House Majority Leader Kevin McCarthy is poised to be the next Speaker of the United States House of Representatives. Last year, I had the great fortune of spending some time with him in Kokomo.
Most high ranking government officials get a little squeamish in the springtime as the seemingly endless string of rubber chicken and dried beef dinners that we Republicans fondly know as our annual Lincoln/Reagan Dinners roll around. In addition to generally questionable food for the masses, we subject our Republican leading lights to a barrage of questions and comments delivered up close and personal by folks exercising their rights to free speech. The hand that moments before held the chicken wing now pumps the hand of the guest speaker and John Q. Public grills them on the more remote aspects of the law, religion, government or pop culture.
The typical Lincoln/Reagan Dinner experience leads the average politico to want to rush in, rush out and get another calendar page turned. Obligations fulfilled. No damage done. I’ve seen my share of political “dine and dash” and in 2014, at our Howard County Lincoln/Reagan Dinner, I expected to witness another.
When Fourth District Congressman Tod Rokita contacted me to see if Howard County would be interested in hosting United States House Republican Majority Leader Kevin McCarthy as our Lincoln/Reagan speaker, I jumped at the opportunity. You see, there is this basic formula when it comes to political events: Big name speaker equals big attendance equals big cash flow equals less begging for bucks later on. A House Majority Leader definitely filled the equation!
To be honest, I expected Kevin McCarthy to arrive late with an entourage like the Pope, give a short canned speech and then leave before the locals had time to ask him if his job was anything like Frank Underwood’s on House of Cards. Boy, was I wrong!
McCarthy arrived with Congressman Rokita when the doors of the banquet hall opened. He mixed and mingled, shook everyone’s hand, answered tough questions with candid responses and then asked his own questions of our Republican faithful. After the pre-dinner reception where he obligingly posed for photos with everyone, he moved into the banquet hall and worked the crowd tirelessly. He absolutely wowed the Lincoln/Reagan Dinner crowd with his friendly demeanor and willingness to rub elbows with them. Kevin McCarthy was no ordinary politico!
McCarthy’s meteoric rise is the story of legend. The son of a staunchly Democratic firefighter, McCarthy was another of those who were brought to the Republican Party by President Ronald Reagan. An entrepreneur at an early age, McCarthy found a way to buy and sell used cars at a profit while still in high school. He cashed in big when he was one of the first winners of the California lottery. McCarthy invested his $5,000 winnings into a sandwich shop and launched a successful business career at age nineteen. It was through the process of running his business that he acquired his interest in government. Nothing quite exposes a person to bureaucracy, taxes, onerous regulations and governmental roadblocks to success like owning your own business. McCarthy learned quickly that, despite what President Obama believes about who is responsible for your success, when you run a business, it is you against the world.

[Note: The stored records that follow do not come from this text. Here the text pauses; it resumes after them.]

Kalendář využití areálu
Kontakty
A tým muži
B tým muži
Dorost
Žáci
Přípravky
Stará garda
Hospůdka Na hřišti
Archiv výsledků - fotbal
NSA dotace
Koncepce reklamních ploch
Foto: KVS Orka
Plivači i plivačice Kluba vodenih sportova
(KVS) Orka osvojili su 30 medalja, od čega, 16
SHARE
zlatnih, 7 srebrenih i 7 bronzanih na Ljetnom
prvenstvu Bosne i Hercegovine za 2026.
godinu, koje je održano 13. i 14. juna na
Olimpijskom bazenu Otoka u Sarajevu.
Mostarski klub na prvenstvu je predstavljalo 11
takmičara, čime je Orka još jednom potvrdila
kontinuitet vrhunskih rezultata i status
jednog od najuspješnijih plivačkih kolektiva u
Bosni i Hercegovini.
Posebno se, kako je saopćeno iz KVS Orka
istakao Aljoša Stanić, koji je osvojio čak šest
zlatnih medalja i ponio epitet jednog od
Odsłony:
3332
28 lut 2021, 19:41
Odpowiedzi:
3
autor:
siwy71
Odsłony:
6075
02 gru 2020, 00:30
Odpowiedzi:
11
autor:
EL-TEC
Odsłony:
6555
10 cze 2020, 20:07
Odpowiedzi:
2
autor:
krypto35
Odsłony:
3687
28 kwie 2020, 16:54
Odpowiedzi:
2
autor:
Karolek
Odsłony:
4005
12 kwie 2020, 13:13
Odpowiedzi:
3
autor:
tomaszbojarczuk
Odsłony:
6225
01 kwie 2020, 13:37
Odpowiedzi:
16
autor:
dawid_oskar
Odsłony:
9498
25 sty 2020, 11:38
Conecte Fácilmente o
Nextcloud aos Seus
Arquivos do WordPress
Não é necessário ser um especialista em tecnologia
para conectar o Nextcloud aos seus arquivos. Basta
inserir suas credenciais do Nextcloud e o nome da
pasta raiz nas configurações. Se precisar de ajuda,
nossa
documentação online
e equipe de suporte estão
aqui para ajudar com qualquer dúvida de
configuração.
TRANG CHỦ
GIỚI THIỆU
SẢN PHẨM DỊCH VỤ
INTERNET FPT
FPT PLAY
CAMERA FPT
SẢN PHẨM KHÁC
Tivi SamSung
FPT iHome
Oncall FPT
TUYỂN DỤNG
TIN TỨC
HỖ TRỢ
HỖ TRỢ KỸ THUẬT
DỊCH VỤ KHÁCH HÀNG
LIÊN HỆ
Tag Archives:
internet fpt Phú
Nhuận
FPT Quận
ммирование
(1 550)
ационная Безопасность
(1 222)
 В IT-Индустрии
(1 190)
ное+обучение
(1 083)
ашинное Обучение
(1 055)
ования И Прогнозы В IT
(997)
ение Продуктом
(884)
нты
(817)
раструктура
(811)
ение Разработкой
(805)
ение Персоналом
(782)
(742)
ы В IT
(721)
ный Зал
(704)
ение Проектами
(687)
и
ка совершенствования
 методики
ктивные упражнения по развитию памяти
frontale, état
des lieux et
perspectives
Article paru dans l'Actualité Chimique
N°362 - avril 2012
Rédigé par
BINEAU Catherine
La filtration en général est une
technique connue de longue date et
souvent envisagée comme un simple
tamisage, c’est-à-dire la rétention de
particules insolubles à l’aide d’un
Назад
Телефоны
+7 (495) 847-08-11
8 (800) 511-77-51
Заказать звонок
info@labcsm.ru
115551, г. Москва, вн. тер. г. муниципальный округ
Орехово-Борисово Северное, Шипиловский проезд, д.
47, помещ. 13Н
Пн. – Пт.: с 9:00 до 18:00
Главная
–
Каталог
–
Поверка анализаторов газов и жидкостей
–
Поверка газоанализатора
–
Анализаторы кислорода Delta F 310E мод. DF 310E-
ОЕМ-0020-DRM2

If there was one theme that I believe sums up McCarthy’s political philosophy, it would be an Abraham Lincoln quote the Majority Leader used. Lincoln said, “Property is the fruit of labor. Property is desirable, a positive good in the world. Some shall be rich shows that others may become rich and hence an encouragement to industry and enterprise. Let not him who is homeless pull down the house of another, but let him labor diligently and build one for himself and thus by example assuring that his shall be safe from violence.”
Kevin McCarthy’s advice to President Obama may reveal his own managerial philosophy. McCarthy advised the President to make decisions and expect results. Expect subordinates to succeed, replace them if they don’t and reach beyond the typical to find success. I don’t expect McCarthy, if he ascends to the Speaker’s position, to go down the well-worn path of gridlock and no results. He impressed me as a man of action who is willing to take calculated political risks to achieve a greater good.
McCarthy also emphasized that our governmental leadership should be focused on the next generation. He expressed a distinct objective that our children and grandchildren enjoy the same privileges that we have all enjoyed. He also called upon the President to stop the finger pointing, stop the class warfare and stop harping on wedge issues and unite the country. I didn’t get the feeling that McCarthy was merely talking the talk. He struck me as a man who has a servant’s heart and will act in the best interests of his country. He also strikes me as a man who knows that to make an omelet, you need to break a few eggs.
The United States Congress is full of people who have made their careers by playing to narrow interests who refuse compromise and put their own interests ahead of the country. P. J. O’Rourke calls it the “Parliament of Whores.” Kevin McCarthy will need to deal with a caucus where some are flexing their muscles and crowing over their destruction of Speaker John Boehner while at the same time needing to coordinate strategy with a Senate that offers the same challenges faced by Boehner. Getting his own house in order will be his first business before he can hope to forge a productive relationship with the Democrats in the House, let alone a lame duck President.
I wouldn’t bet against Kevin McCarthy. If past is prologue, he will find success in the Speaker’s chair. I know that he will have 300-400 friends in Howard County rooting for him!